CÁSSIO STARLING CARLOS
Editor-adjunto de Especiais

A cada último filme de Manoel de Oliveira, o espectador reverente vai assisti-lo como se estivesse indo para uma cerimônia de adeus. Afinal, trata-se do único cineasta em atividade quase ao completar 90 anos de idade.
De fato, "Viagem ao Princípio do Mundo" reúne várias cerimônias de adeus. E não só para Marcello Mastroianni, em seu último papel, ironicamente interpretando o próprio Manoel de Oliveira.
O filme divide-se em duas partes, aparentemente distintas. Na primeira, o cineasta Manoel percorre antigos caminhos, sondando lugares marcantes de sua vida -o colégio onde estudou quando criança, um velho hotel abandonado, palco dos primeiros amores.
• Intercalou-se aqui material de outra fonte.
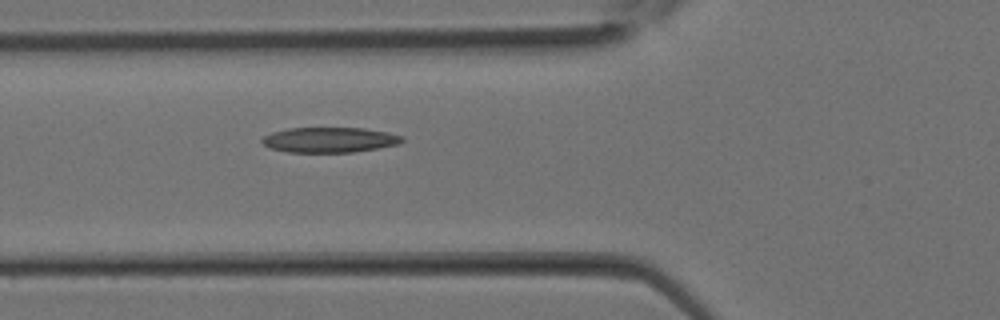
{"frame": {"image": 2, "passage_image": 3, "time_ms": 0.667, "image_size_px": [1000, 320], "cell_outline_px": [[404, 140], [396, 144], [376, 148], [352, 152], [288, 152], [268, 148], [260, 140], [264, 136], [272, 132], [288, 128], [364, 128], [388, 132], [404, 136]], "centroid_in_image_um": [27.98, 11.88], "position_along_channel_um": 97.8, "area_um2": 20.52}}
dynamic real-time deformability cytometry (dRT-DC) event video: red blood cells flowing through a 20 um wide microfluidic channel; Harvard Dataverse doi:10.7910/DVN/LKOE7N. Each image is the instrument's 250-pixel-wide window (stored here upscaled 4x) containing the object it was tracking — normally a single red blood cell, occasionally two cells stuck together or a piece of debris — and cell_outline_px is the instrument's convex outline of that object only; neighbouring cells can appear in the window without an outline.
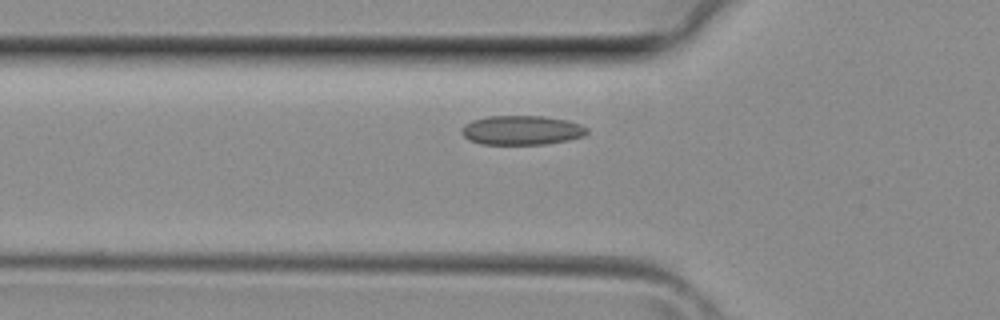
{"species": "common noctule bat (a hibernating species)", "species_latin": "Nyctalus noctula", "temperature_condition": "room temperature", "stored_images_in_passage": 29, "camera_frame_rate_fps": 3000, "um_per_image_px": 0.085, "animal": {"sex": "female", "body_mass_g": 29.2, "forearm_length_mm": 56.3}, "frame": {"image": 1, "passage_image": 8, "time_ms": 2.333, "image_size_px": [1000, 320], "cell_outline_px": [[588, 132], [584, 136], [568, 140], [544, 144], [480, 144], [468, 140], [460, 132], [464, 124], [472, 120], [488, 116], [544, 116], [568, 120], [580, 124], [588, 128]], "centroid_in_image_um": [44.34, 11.06], "position_along_channel_um": 81.5, "area_um2": 21.56}}
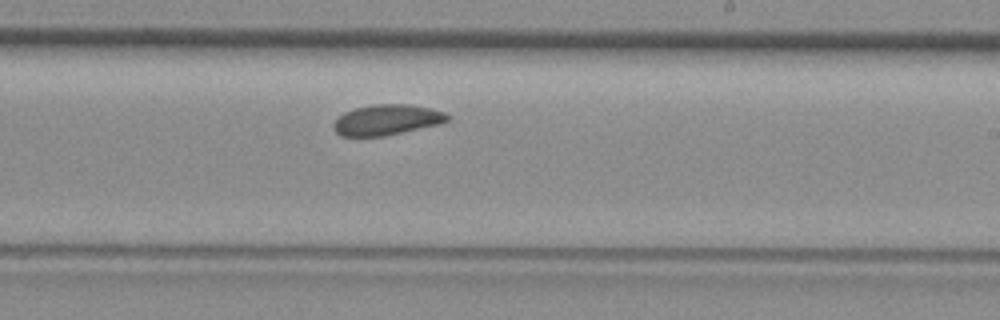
{"frame": {"image": 2, "passage_image": 18, "time_ms": 5.667, "image_size_px": [1000, 320], "cell_outline_px": [[448, 120], [440, 124], [384, 136], [340, 136], [336, 132], [332, 124], [344, 112], [356, 108], [372, 104], [408, 104], [432, 108], [444, 112], [448, 116]], "centroid_in_image_um": [32.88, 10.18], "position_along_channel_um": 256.1, "area_um2": 20.17}}
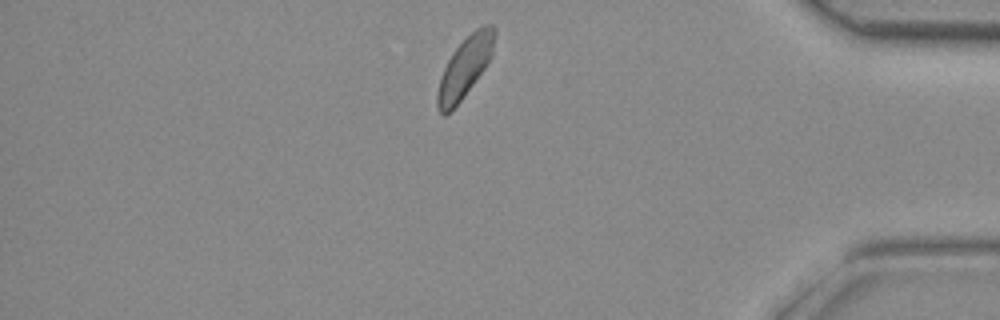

Trata-se de um movimento, digamos, proustiano, tentativa de compreender a vida com a ajuda da memória. Nesse caminho, o espectador tropeça na beleza, intensificada pela melancolia da saudade. Afinal, tudo ainda está lá, mas em estado de ruína. À memória, resta o trabalho de preencher os vazios impostos pelo tempo. Até esse ponto, a "Viagem ao Princípio do Mundo" realiza-se em sentido literal.
O cineasta Manoel, contudo, insiste que falta algo a encontrar. Uma imagem perdida. A estátua de Pedro Macau, que funciona como símbolo da condição humana, em geral, e portuguesa, em particular, com um eterno fardo a carregar e sem poder se livrar dele, sob o risco de se aniquilar. Esse ponto alto do filme serve também de passagem para o segundo ato.
A partir daí, o "princípio do mundo" amplia seu significado. Na companhia de Manoel, e até então quase em silêncio, viaja Afonso, um ator francês que também busca suas origens portuguesas. Filho de um imigrante, Afonso participa da viagem para reencontrar a família de seu pai.
Num "fim do mundo", em meio a cabras, onde sobrevive uma aldeia, habitada só por velhos, é a vez de Afonso reencontrar sua origem. Uma força cômica nasce da incapacidade de a velha tia de Afonso compreender "por que ele não fala a nossa língua".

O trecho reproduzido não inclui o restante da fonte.